Muni Bonds Pay A 7.12% Equivalent Yield? Yes!
I just had a buddy buy into a Municipal Bond that is yielding an incredible amount so I thought I would write a post about it. Sorry the post is so long, but I'm excited. First of all:
What is a Municipal Bond or Muni Bond?: From Investopedia: A debt security issued by a state, municipality, or county, in order to finance its capital expenditures. Municipal bonds are exempt from federal taxes and from most state and local taxes, especially if you live in the state the bond is issued.
The key part of this definition is "exempt from federal taxes and from most state and local taxes"; Yes!
So what did my buddy buy into? Through his broker, he bought a single $10,000 bond issued by a local school district here in Southern California. The bond was issued by the district about 7 years ago, so he actually paid $10,800 for it. Okay, this will need further explanation.
When a bond is issued, it has a face value; in this case $10,000. It also has a fixed interest rate; in this case 5.5%. So in this case, a fixed annual payment of $550 paid in two payments of $275. It also has a fixed term; in this case it is 30 years unless it is redeemed by the issuing agency. My buddy's bond has 23 years remaining.
However, bond values (i.e. the $10,000) will rise and fall based on interest rates. But at the end of 30 years, the bond will return $10,000 to the investor (provided the entity is still in business).
So what happens to the extra $800 my buddy paid? Remember, he paid $10,800. The $800 is called a premium. After the end of the 30 years it just goes away. So when he figures out how much this bond paid him in interest, he has to deduct this $800 from his earnings. And I will show that calculation by deducting that $800 equally over the remaining 23 years (called amortizing).
Next question: I can lose money on this right? Correct, you can lose money. This is why they have bond ratings. The bond my friend bought is rated AAA which is the highest rating a bond can have. So what can go wrong? Suppose the school district in question loses some funding from the state or county, their bond rating my fall and if it falls too far, the bond price could fall a lot. Remember though, if the entity stays viable for 23 more years, you will always get your $10,000 back. If they don't make it, you lose. In general though, these things tend to be pretty safe. But do some homework!
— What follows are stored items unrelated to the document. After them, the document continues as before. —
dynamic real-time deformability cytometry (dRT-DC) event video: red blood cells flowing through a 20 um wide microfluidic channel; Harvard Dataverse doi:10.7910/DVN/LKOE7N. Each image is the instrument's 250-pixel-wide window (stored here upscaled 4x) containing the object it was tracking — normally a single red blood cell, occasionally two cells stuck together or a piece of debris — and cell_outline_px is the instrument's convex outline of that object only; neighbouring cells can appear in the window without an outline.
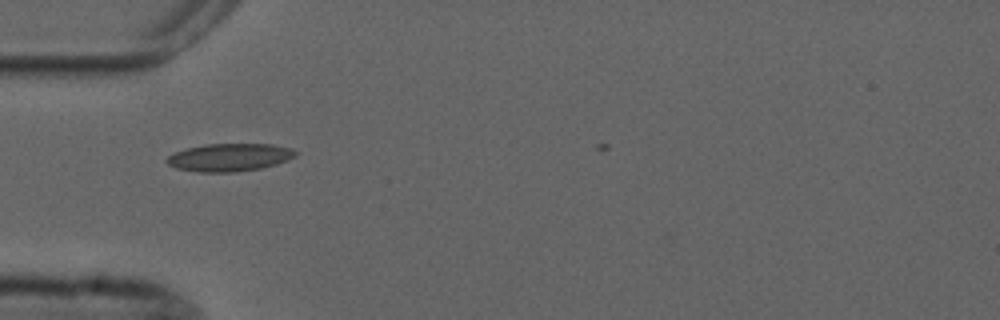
{"species": "common noctule bat (a hibernating species)", "species_latin": "Nyctalus noctula", "temperature_condition": "cold", "stored_images_in_passage": 1, "camera_frame_rate_fps": 3000, "um_per_image_px": 0.085, "animal": {"sex": "male", "forearm_length_mm": 52.5}, "frame": {"image": 1, "passage_image": 1, "time_ms": 0.0, "image_size_px": [1000, 320], "cell_outline_px": [[296, 156], [288, 160], [276, 164], [260, 168], [236, 172], [200, 172], [176, 168], [168, 164], [164, 160], [172, 152], [204, 144], [272, 144], [292, 148], [296, 152]], "centroid_in_image_um": [19.49, 13.37], "position_along_channel_um": 65.5, "area_um2": 20.92}}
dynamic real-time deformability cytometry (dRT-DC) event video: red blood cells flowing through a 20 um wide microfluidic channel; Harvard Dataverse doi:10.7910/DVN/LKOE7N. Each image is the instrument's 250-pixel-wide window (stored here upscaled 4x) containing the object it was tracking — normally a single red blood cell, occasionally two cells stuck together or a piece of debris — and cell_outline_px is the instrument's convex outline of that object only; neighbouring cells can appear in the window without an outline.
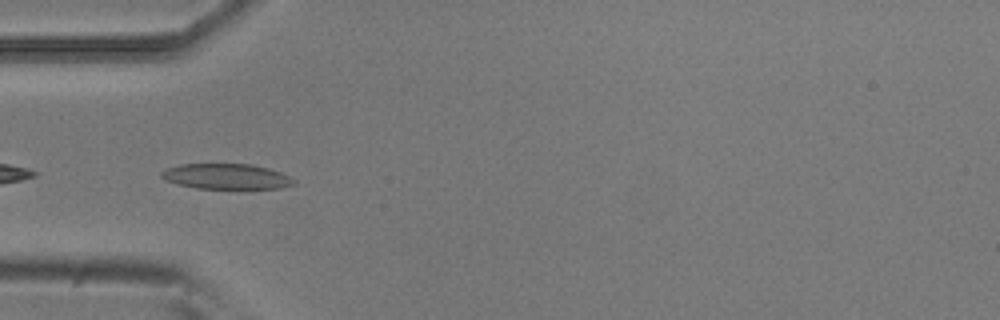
{"species": "common noctule bat (a hibernating species)", "species_latin": "Nyctalus noctula", "temperature_condition": "room temperature", "stored_images_in_passage": 42, "camera_frame_rate_fps": 3000, "um_per_image_px": 0.085, "animal": {"sex": "male", "body_mass_g": 20.5, "forearm_length_mm": 52.5}, "frame": {"image": 1, "passage_image": 12, "time_ms": 3.667, "image_size_px": [1000, 320], "cell_outline_px": [[296, 184], [280, 188], [244, 192], [196, 188], [176, 184], [164, 180], [160, 176], [160, 172], [168, 168], [180, 164], [252, 164], [268, 168], [280, 172], [296, 180]], "centroid_in_image_um": [19.29, 15.06], "position_along_channel_um": 65.7, "area_um2": 20.81}}
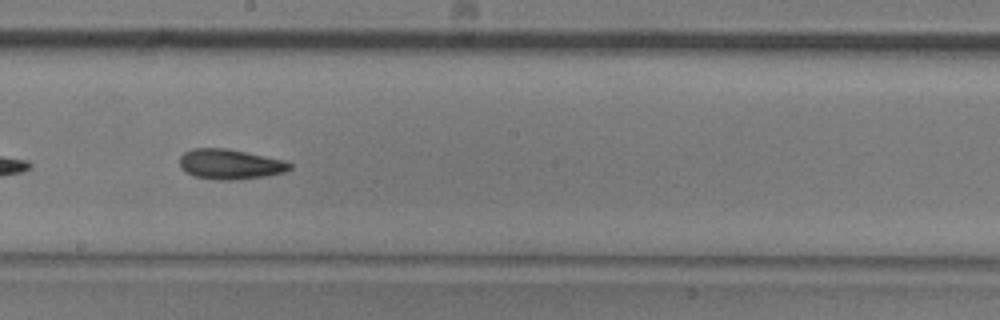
{"frame": {"image": 2, "passage_image": 25, "time_ms": 8.0, "image_size_px": [1000, 320], "cell_outline_px": [[292, 168], [284, 172], [264, 176], [232, 180], [220, 180], [196, 176], [188, 172], [180, 164], [180, 156], [184, 152], [192, 148], [224, 148], [288, 160], [292, 164]], "centroid_in_image_um": [19.61, 13.94], "position_along_channel_um": 228.6, "area_um2": 19.13}}
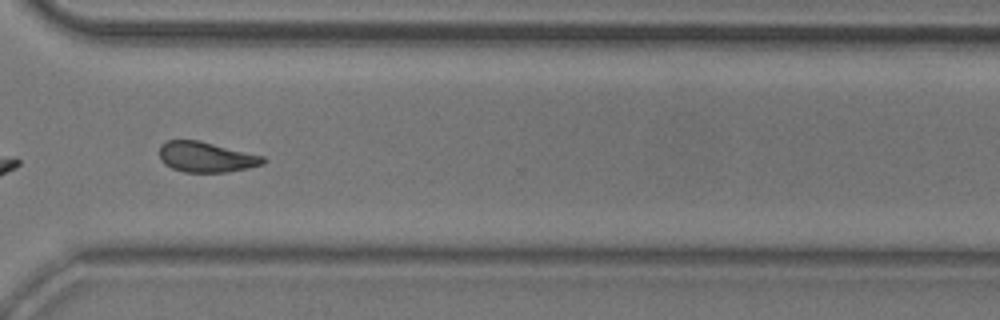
{"frame": {"image": 3, "passage_image": 35, "time_ms": 11.333, "image_size_px": [1000, 320], "cell_outline_px": [[268, 160], [264, 164], [248, 168], [224, 172], [184, 172], [172, 168], [164, 164], [160, 160], [160, 144], [168, 140], [200, 140], [264, 156]], "centroid_in_image_um": [17.53, 13.34], "position_along_channel_um": 353.1, "area_um2": 18.5}, "authors_computed_cell_mechanics": {"area_um2": 18.9006, "velocity_mm_per_s": 3.748, "shape_relaxation_time_tau1_ms": 4.3721, "shape_relaxation_time_tau2_ms": 2.4541, "deformation_change_tau1": 0.1319, "deformation_change_tau2": 0.0946}}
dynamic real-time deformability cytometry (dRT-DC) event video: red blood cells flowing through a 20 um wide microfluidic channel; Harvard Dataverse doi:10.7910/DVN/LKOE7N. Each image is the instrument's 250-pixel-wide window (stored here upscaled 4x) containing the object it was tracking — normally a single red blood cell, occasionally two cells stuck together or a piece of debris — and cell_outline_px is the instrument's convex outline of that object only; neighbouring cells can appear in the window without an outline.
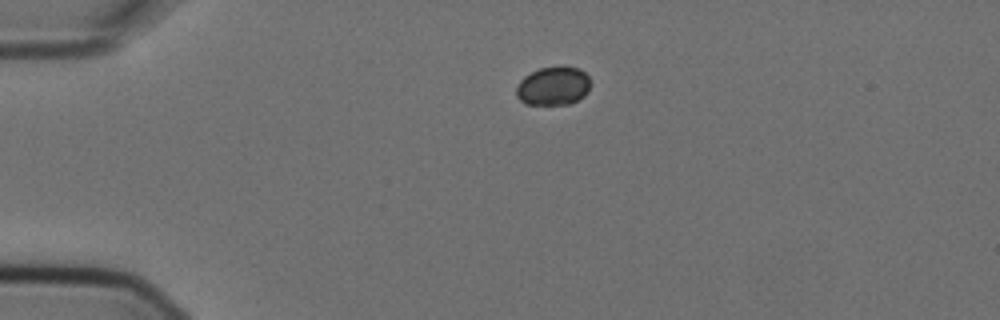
{"species": "Egyptian fruit bat (a non-hibernating species)", "species_latin": "Rousettus aegyptiacus", "temperature_condition": "cold", "stored_images_in_passage": 2, "camera_frame_rate_fps": 3000, "um_per_image_px": 0.085, "animal": {"sex": "female"}, "frame": {"image": 1, "passage_image": 1, "time_ms": 0.0, "image_size_px": [1000, 320], "cell_outline_px": [[592, 84], [588, 92], [584, 96], [568, 104], [524, 104], [516, 96], [516, 84], [524, 76], [540, 68], [560, 64], [580, 68], [588, 76]], "centroid_in_image_um": [47.04, 7.27], "position_along_channel_um": 38.0, "area_um2": 17.17}}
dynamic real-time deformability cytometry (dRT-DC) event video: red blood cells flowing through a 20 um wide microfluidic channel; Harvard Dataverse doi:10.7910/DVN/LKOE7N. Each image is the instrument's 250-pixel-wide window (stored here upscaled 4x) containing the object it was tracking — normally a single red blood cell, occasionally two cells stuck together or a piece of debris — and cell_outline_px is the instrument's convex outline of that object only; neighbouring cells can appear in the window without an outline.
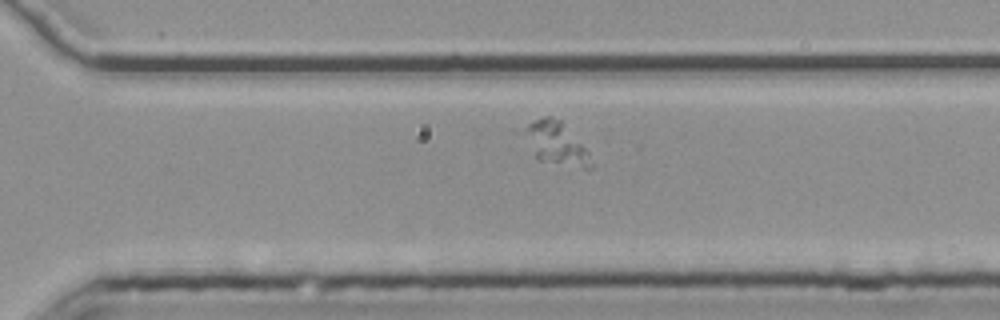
{"species": "common noctule bat (a hibernating species)", "species_latin": "Nyctalus noctula", "temperature_condition": "room temperature", "stored_images_in_passage": 42, "camera_frame_rate_fps": 3000, "um_per_image_px": 0.085, "animal": {"sex": "female", "body_mass_g": 25.1}, "frame": {"image": 1, "passage_image": 24, "time_ms": 7.667, "image_size_px": [1000, 320], "cell_outline_px": [[592, 168], [584, 168], [540, 160], [536, 156], [528, 128], [528, 124], [544, 116], [552, 116], [560, 120], [588, 152], [592, 164]], "centroid_in_image_um": [47.38, 12.2], "position_along_channel_um": 323.2, "area_um2": 15.14}}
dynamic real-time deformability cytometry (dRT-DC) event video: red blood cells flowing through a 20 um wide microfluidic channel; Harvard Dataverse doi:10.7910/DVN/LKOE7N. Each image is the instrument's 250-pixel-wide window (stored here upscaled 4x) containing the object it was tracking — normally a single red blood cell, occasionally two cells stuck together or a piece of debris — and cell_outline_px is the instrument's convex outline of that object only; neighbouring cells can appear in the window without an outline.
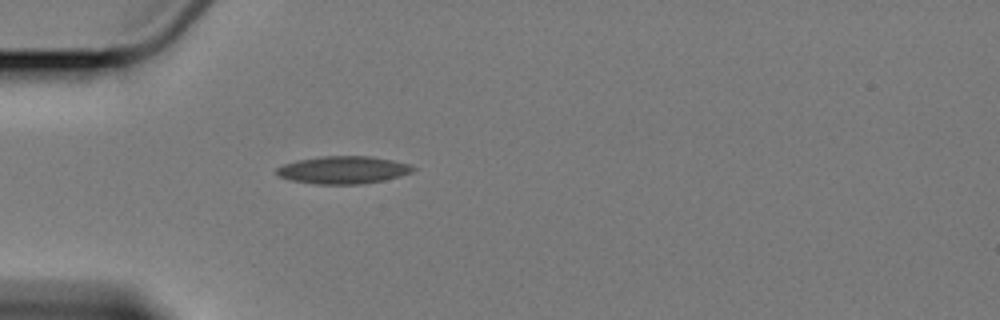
{"species": "Egyptian fruit bat (a non-hibernating species)", "species_latin": "Rousettus aegyptiacus", "temperature_condition": "cold", "stored_images_in_passage": 4, "camera_frame_rate_fps": 3000, "um_per_image_px": 0.085, "animal": {"sex": "female"}, "frame": {"image": 1, "passage_image": 4, "time_ms": 3.333, "image_size_px": [1000, 320], "cell_outline_px": [[416, 168], [412, 172], [400, 176], [384, 180], [360, 184], [312, 184], [288, 180], [276, 176], [276, 168], [284, 164], [300, 160], [324, 156], [368, 156], [392, 160], [408, 164]], "centroid_in_image_um": [29.13, 14.46], "position_along_channel_um": 55.9, "area_um2": 21.91}}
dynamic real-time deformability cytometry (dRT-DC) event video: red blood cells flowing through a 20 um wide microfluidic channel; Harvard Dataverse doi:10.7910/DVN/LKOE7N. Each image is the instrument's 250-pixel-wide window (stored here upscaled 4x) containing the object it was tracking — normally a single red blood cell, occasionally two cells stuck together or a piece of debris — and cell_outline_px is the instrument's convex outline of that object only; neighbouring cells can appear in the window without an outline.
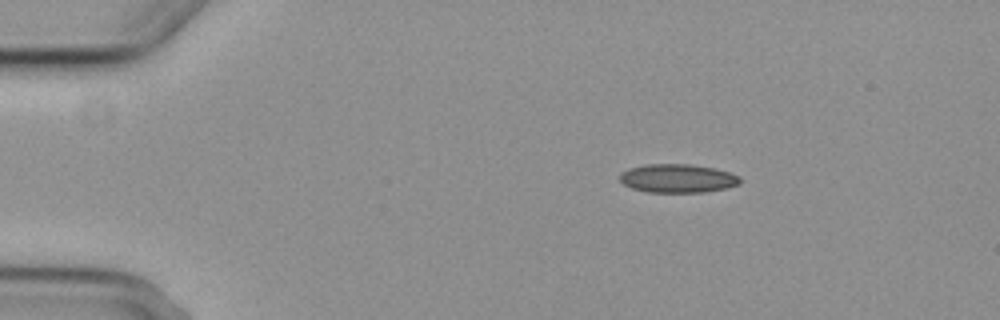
{"species": "common noctule bat (a hibernating species)", "species_latin": "Nyctalus noctula", "temperature_condition": "cold", "stored_images_in_passage": 2, "camera_frame_rate_fps": 3000, "um_per_image_px": 0.085, "animal": {"sex": "female", "body_mass_g": 29.2, "forearm_length_mm": 56.3}, "frame": {"image": 1, "passage_image": 1, "time_ms": 0.0, "image_size_px": [1000, 320], "cell_outline_px": [[740, 184], [728, 188], [704, 192], [648, 192], [632, 188], [624, 184], [620, 180], [620, 172], [628, 168], [644, 164], [692, 164], [716, 168], [740, 176]], "centroid_in_image_um": [57.61, 15.15], "position_along_channel_um": 27.4, "area_um2": 20.23}}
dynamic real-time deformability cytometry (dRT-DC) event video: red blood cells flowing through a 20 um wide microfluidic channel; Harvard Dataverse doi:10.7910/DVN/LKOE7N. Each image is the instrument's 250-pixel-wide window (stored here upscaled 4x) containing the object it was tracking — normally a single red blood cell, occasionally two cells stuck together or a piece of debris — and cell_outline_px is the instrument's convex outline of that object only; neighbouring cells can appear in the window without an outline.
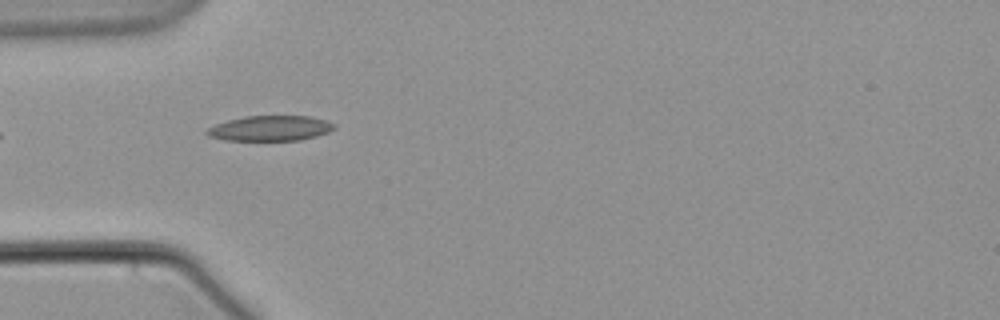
{"species": "common noctule bat (a hibernating species)", "species_latin": "Nyctalus noctula", "temperature_condition": "warm", "stored_images_in_passage": 4, "camera_frame_rate_fps": 3000, "um_per_image_px": 0.085, "animal": {"sex": "male", "body_mass_g": 21.5, "forearm_length_mm": 52.0}, "frame": {"image": 1, "passage_image": 3, "time_ms": 2.333, "image_size_px": [1000, 320], "cell_outline_px": [[336, 124], [328, 132], [316, 136], [300, 140], [228, 140], [208, 136], [204, 132], [208, 128], [216, 124], [228, 120], [244, 116], [308, 116], [324, 120]], "centroid_in_image_um": [22.94, 10.9], "position_along_channel_um": 62.1, "area_um2": 18.5}}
Next question: Do I have to wait 30 years to redeem this? Nope. You can sell the bond at anytime. However, you will be subject to whatever the price is that day(i.e. the $10,800 price my buddy paid). So after any amount of time, you can sell it for the going price; could be $11,200, could be $10,500, could be $9,800, could be anything. If you wait the term of the bond (23 remaining years) you get $10,000.
Okay, now the fun part. How the heck is this thing yielding 7.12%? Bear with me here as we walk through it. Suppose you have an ING Direct savings account that pays 4.4% interest. Lets use the same amount of $10,800. If you put that money in ING, you would earn $475 per year. Now if you put that $10,800 in the muni bond (it pays 5.5% interest) you would earn $550 per year. However, we have to amortize that extra $800 over the remaining 23 years because we don't get that $800 back($800 divided by 23 equals about $35). So you would actually earn $515 ($550 - $35). Now, divide the $515 you earned by the $10,800 you invested. Answer 4.7%. WTF!!!!! I thought this thing yielded 7.12%.
Because there is more! Oh boy! If you invested in ING, you are paying taxes on the $475 you earned in interest. So now take that $475 and deduct your federal and state taxes. I'll use a rate of 25% for federal and 9% for California (stupid CA taxes). So we take our $475 we earned and subtract $162 ($475 times 34% (25% + 9%)). So now we have earned $313 after tax. $313 divided by our investment of $10,800 = 2.9%. Damn. That pretty much sucks. Remember above, our muni bond is yielding us 4.7% and there are no taxes on the earnings. So how much of a rate do I have to get in ING Direct to come up to 4.7% after I pay taxes?
More calculations. Fun. Basically you would have to earn 7.12% in ING to make the same earnings after taxes as the muni bond. Remember, this assumes a 25% federal tax rate and a 9% state tax rate. To figure out using your own tax rate, just take the 4.7% and divide it by 1 minus your rates. So I took 4.7% divided by 0.66 (1- .25 - .09).
So now what. I'm looking into this more. The account minimum is $10,000 (the face price of the bond), but I'm still exploring this further. There are other issues such as account fees and such, so I'm going to do some more homework.
Leave a comment if you are interested in some followup on this topic and I will post more when I get the info.


1 Comments:
Intriguing! The length of time may be longer than I'm looking for, especially for my short-term savings goals but it's still an interesting investment tool to balance out the stocks.